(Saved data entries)
::::::::::
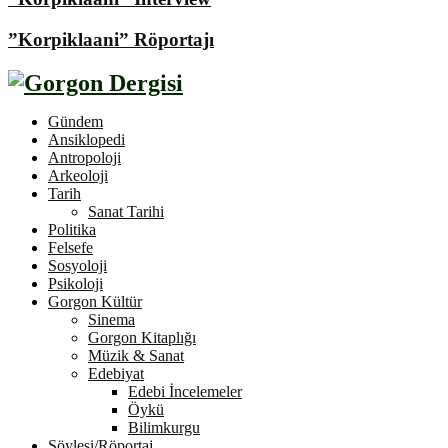
”Korpiklaani” Röportajı
Gündem
Ansiklopedi
Antropoloji
Arkeoloji
Tarih
Sanat Tarihi
Politika
Felsefe
Sosyoloji
Psikoloji
Gorgon Kültür
Sinema
Gorgon Kitaplığı
Müzik & Sanat
Edebiyat
Edebi İncelemeler
Öykü
Bilimkurgu
Söyleşi/Röportaj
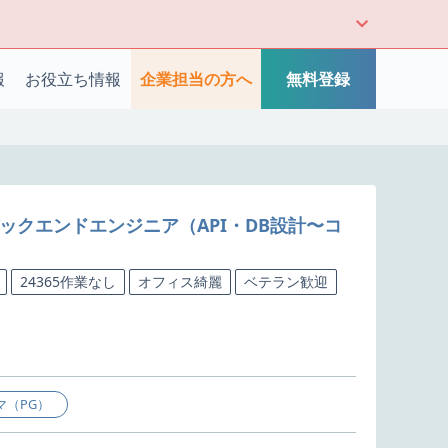
報
お役立ち情報
企業担当の方へ
無料登録
のバックエンドエンジニア（API・DB設計〜コ
24365作業なし
オフィス綺麗
ベテラン歓迎
マ（PG）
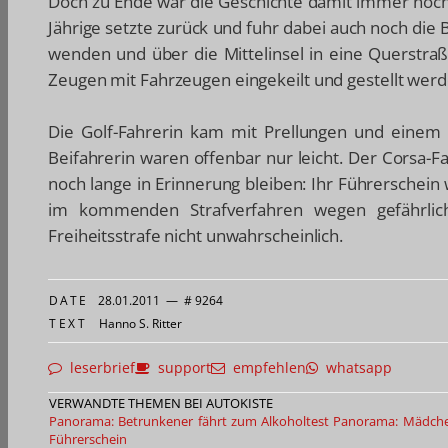
Doch zu Ende war die Geschichte damit immer noch n
Jährige setzte zurück und fuhr dabei auch noch die 
wenden und über die Mittelinsel in eine Querstraß
Zeugen mit Fahrzeugen eingekeilt und gestellt werd
Die Golf-Fahrerin kam mit Prellungen und einem 
Beifahrerin waren offenbar nur leicht. Der Corsa-F
noch lange in Erinnerung bleiben: Ihr Führerschein 
im kommenden Strafverfahren wegen gefährliche
Freiheitsstrafe nicht unwahrscheinlich.
DATE
28.01.2011
—
# 9264
TEXT
Hanno S. Ritter
leserbrief
support
empfehlen
whatsapp
VERWANDTE THEMEN BEI AUTOKISTE
Panorama: Betrunkener fährt zum Alkoholtest
Panorama: Mädchen
Führerschein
::::::::::
[EXERCISE PROMPT] Find each line in the items above that contains the string "noch", and copy those lines. Case counts.

[OUTPUT FOR THIS EXERCISE]
Doch zu Ende war die Geschichte damit immer noch n
Jährige setzte zurück und fuhr dabei auch noch die 
noch lange in Erinnerung bleiben: Ihr Führerschein 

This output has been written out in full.